Было какое-то странное настроение. Словно время остановилось; оно уже не было рекой, вытекающей из мрака и впадающей в мрак, — оно стало морем, в котором безмолвно отражалась жизнь. Я поднял свой бокал. В нем поблескивал ром. Я вспомнил записку, которую составлял с утра в мастерской. Тогда мне было немного грустно. Сейчас все прошло. Мне было все безразлично, — живи, пока жив. Я посмотрел на Кестера. Он говорил с девушкой, я слушал, но не различал слов. Я почувствовал мягкое озарение первого хмеля, согревающего кровь, которое я любил потому, что в его свете все неопределенное, неизвестное кажется таинственным приключением. В саду Ленц и Биндинг пели песню о сапере в Аргоннском лесу. Рядом со мной звучал голос незнакомой девушки; она говорила тихо и медленно, низким, волнующим, чуть хриплым голосом. Я допил свой бокал.
Вернулись Ленц и Биндинг. Они несколько протрезвели на свежем воздухе. Мы стали собираться. Я подал девушке пальто. Она стояла передо мной, плавно расправляя плечи, откинув голову назад, чуть приоткрыв рот в улыбке, которая никому не предназначалась и была направлена куда-то в потолок. На мгновенье я опустил пальто. Как же это я ничего не замечал все время? Неужели я спал? Внезапно я понял восторг Ленца.
Она слегка повернулась ко мне и поглядела вопросительно. Я снова быстро поднял пальто и посмотрел на Биндинга, который стоял у стола, все еще пурпурно-красный и с несколько остекленевшим взглядом.
— Вы полагаете, он сможет вести машину? — спросил я.
— Надеюсь.
Я все еще смотрел на нее:
— Если в нем нельзя быть уверенным, один из нас мог бы поехать с вами.
Она достала пудреницу и открыла ее.
— Обойдется, — сказала она. — Он даже лучше водит после выпивки.
— Лучше и, вероятно, неосторожнее, — возразил я. Она смотрела на меня поверх своего маленького зеркальца.
— Надеюсь, все будет благополучно, — сказал я. Мои опасения были очень преувеличены, потому что Биндинг держался достаточно хорошо. Но мне хотелось что-то предпринять, чтобы она еще не уходила.
— Вы разрешите мне завтра позвонить вам, чтобы узнать, все ли в порядке? — спросил я.
Она ответила не сразу.
— Ведь мы несем известную ответственность, раз уж затеяли эту выпивку, — продолжал я, — из особенности я со своим днем рождения. Она засмеялась:
— Ну что же, пожалуйста, — мой телефон — вестен 27–96.
Как только мы вышли, я сразу же записал номер. Мы поглядели, как Биндинг отъехал, и выпили еще по рюмке на прощанье. Потом запустили нашего «Карла». Он понесся сквозь легкий мартовский туман. Мы дышали учащенно, город двигался нам навстречу, сверкая и колеблясь, и, словно ярко освещенный пестрый корабль, в волнах тумана возник бар «Фредди». Мы поставили «Карла» на якорь. Жидким золотом тек коньяк, джин сверкал, как аквамарин, а ром был воплощением самой жизни.
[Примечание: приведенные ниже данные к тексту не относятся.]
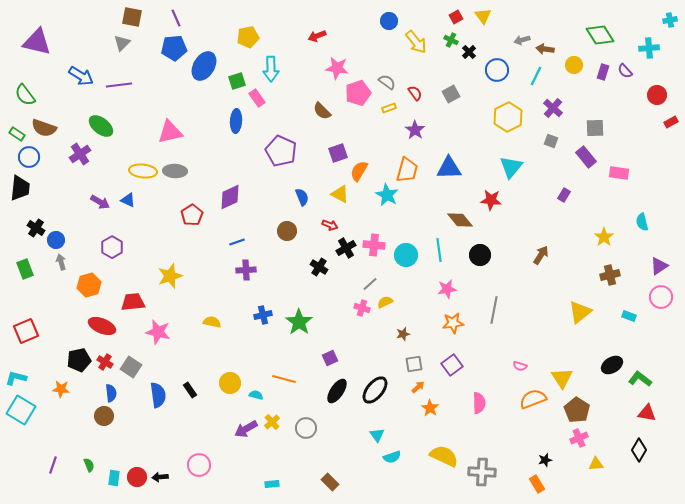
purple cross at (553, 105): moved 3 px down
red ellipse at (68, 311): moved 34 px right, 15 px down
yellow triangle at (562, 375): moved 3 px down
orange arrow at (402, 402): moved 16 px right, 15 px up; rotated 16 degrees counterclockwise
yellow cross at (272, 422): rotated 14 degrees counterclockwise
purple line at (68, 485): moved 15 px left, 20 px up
В железной неподвижности восседали мы на высоких табуретах у стойки, вокруг нас плескалась музыка, и бытие было светлым и мощным; оно наполняло нас новой силой, забывалась безнадежность убогих меблированных комнат, ожидающих нас, и все отчаянье нашего существования. Стойка бара была капитанским мостиком на корабле жизни, и мы, шумя, неслись навстречу будущему.
Глава 2
На следующий день было воскресенье. Я спал долго и проснулся только когда солнце осветило мою постель. Быстро вскочив, я распахнул окно. День был свеж и прозрачно ясен. Я поставил спиртовку на табурет и стал искать коробку с кофе. Моя хозяйка — фрау Залевски — разрешала мне варить кофе в комнате. Сама она варила слишком жидкий. Мне он не годился, особенно наутро после выпивки. Вот уже два года, как я жил в пансионе фрау Залевски. Мне нравилась улица. Здесь всегда что-нибудь происходило, потому что вблизи друг от друга расположились дом профсоюзов, кафе «Интернационалы» и сборный пункт Армии спасения. К тому же, перед нашим домом находилось старое кладбище, на котором уже давно никого не хоронили. Там было много деревьев, как в парке, и в тихие ночи могло показаться, что живешь за городом. Но тишина наступала поздно, потому что рядом с кладбищем была шумная площадь с балаганами, каруселями и качелями.